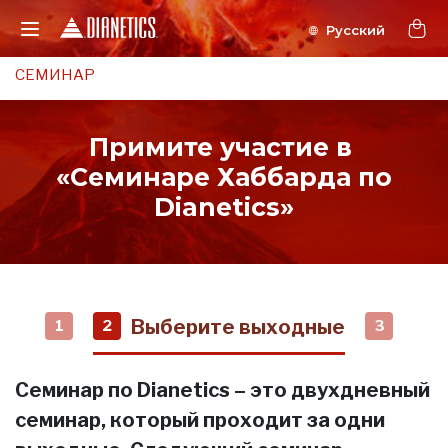
СЕМИНАР
Примите участие в
«Семинаре Хаббарда по
Dianetics»
Выберите выходные
1
2
3
Семинар по Dianetics – это двухдневный
семинар, который проходит за одни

——

TASK GOAL: Write out each entry word for word, images excluded.

RESPONSE BOX:
СЕМИНАР
Примите участие в
«Семинаре Хаббарда по
Dianetics»
Выберите выходные
1
2
3
Семинар по Dianetics – это двухдневный
семинар, который проходит за одни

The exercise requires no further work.